[Page excerpt]

By Karen Goldberg, CPA

As we move into 2008, January is usually when we reflect on the past year, resolve to make changes in our lives, and look forward to new opportunities. For accountants, our attention turns to our busiest time of year-tax season. Make it part of your resolution not to procrastinate this year. Thinking about your taxes and getting the required paperwork together can help make this tax season stress-free for you and your accountant and possibly save you money.

Ready, set, organize. This is your first step in getting your tax documents ready. You should start receiving tax forms in late January (through mid-February). In addition, many banks and brokerage firms will have your forms available online for download. Plan ahead; if your records are organized, the less likely you are to overlook an eligible deduction.

What will you need to send to your accountant?

Here's a guideline of documents you will need. Keep in mind that this list is not all-inclusive, and some items may not apply to you.

A copy of your prior income tax return(s): If you are using a new accountant for your 2007 income tax return, bring or send a copy of your 2006 federal and state returns along with your 2007 tax forms. Comparing the prior year return to the current year can help uncover missing income or deductions. If you use the same accountant year after year, there is no need to send a copy, but you may want to review it yourself as a checklist, especially if you receive multiple forms (such as 1099-INT, 1099-DIV and K-1s).

[/Page excerpt]
[Raw data]

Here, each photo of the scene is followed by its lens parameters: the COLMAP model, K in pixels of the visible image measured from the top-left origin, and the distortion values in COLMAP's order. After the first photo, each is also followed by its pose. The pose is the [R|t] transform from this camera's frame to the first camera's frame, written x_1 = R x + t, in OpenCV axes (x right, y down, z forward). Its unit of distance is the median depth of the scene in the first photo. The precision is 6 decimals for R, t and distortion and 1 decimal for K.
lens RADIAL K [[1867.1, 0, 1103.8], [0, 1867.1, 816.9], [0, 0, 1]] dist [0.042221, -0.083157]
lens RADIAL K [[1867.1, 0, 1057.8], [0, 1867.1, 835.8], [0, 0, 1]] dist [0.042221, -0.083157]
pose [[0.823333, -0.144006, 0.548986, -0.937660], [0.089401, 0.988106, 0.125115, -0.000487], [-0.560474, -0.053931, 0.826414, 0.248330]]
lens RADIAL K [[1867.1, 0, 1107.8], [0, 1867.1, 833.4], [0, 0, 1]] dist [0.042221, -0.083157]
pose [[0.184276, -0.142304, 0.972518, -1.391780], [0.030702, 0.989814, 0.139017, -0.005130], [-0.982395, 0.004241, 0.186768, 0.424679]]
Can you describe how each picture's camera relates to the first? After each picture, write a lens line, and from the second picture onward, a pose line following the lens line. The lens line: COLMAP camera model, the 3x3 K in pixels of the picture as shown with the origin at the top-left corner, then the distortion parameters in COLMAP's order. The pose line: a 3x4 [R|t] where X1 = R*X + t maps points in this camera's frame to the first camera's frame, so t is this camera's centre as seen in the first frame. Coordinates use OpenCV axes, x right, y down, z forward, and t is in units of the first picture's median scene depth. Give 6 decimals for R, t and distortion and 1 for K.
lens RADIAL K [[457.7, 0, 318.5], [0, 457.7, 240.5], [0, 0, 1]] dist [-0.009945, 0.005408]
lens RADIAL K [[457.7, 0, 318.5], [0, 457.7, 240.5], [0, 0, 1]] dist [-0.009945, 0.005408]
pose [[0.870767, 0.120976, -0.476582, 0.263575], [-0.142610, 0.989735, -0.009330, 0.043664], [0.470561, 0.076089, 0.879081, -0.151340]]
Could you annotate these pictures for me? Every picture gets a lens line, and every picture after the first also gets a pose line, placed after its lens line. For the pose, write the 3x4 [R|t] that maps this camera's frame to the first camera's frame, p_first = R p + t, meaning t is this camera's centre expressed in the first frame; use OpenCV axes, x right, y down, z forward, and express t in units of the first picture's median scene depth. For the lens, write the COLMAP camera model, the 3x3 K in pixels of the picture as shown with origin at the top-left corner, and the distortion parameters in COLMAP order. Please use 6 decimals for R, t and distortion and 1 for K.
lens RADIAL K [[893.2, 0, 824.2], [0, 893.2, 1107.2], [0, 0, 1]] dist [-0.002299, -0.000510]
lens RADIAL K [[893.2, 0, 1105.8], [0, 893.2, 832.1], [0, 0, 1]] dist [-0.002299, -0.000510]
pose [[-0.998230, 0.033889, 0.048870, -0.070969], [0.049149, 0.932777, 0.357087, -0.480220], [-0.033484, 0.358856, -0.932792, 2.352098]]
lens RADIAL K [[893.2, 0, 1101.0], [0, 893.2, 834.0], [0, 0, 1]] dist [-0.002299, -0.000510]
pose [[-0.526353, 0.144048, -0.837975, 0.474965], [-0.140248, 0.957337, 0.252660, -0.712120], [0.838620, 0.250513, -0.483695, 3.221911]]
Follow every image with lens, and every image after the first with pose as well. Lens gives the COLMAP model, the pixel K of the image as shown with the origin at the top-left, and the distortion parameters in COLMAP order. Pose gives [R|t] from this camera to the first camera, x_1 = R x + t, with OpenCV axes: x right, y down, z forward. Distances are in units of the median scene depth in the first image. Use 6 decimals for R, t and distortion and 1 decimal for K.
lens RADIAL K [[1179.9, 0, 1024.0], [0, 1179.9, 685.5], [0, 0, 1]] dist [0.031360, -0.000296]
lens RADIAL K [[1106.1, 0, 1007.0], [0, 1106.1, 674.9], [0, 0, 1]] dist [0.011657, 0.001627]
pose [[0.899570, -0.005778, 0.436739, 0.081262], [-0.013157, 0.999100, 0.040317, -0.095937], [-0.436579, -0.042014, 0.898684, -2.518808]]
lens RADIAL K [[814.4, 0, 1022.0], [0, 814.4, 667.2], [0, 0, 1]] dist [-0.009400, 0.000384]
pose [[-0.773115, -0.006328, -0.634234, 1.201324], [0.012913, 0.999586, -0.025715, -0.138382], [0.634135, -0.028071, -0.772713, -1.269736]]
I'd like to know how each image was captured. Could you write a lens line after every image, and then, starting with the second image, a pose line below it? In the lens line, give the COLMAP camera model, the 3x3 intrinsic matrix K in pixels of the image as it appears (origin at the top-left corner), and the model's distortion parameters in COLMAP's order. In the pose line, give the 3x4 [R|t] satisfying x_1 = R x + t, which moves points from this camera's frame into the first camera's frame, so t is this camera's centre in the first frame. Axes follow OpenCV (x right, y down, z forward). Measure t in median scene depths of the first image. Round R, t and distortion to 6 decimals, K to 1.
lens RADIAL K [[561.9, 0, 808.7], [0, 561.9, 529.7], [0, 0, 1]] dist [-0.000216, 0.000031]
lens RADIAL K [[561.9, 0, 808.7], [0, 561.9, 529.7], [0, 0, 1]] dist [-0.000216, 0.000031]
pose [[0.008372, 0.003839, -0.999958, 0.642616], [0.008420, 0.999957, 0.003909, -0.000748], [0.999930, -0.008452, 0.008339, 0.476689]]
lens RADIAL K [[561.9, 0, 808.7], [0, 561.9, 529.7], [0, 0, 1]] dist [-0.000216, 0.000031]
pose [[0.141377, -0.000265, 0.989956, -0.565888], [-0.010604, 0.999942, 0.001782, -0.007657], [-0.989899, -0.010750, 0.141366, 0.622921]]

[/Raw data]

§ **Task prompt**: Continue the tax-season preparation article from its last sentence.

§ **Task output**:
W-2:  The deadline for employers to issue W-2s is January 31st. You will need a W-2 from each employer you worked for during the past year. You should verify the information on the W-2 and compare the figures with your last paystub. If there is incorrect information, be sure to contact your employer as soon as possible to correct it-prior to handing your documents over to your accountant.

1099-INT:  If your bank account or certificate of deposit (CD) account earned more than $10 in interest you will receive a 1099-INT. You will also receive one if you cashed in savings bonds.

1099-DIV:  Dividends from individual stocks in your portfolio, as well as dividends and capital gains distributed from your mutual funds and money market accounts, are reported on Form 1099-DIV. Even if the dividends were reinvested to buy additional shares of stock or mutual funds, you still may have to report and pay taxes on the income.

1099-B:  You will receive this form if you sold any stocks, bonds, or mutual funds during the past year. This information is often combined on a Consolidated 1099 from your brokerage house. To figure out your gain or loss, you will need to provide the date you bought the shares and the cost basis. Your broker may keep track of this for you, so look for this information on the paperwork you receive, or give them a call to obtain a Realized Gain/Loss Schedule.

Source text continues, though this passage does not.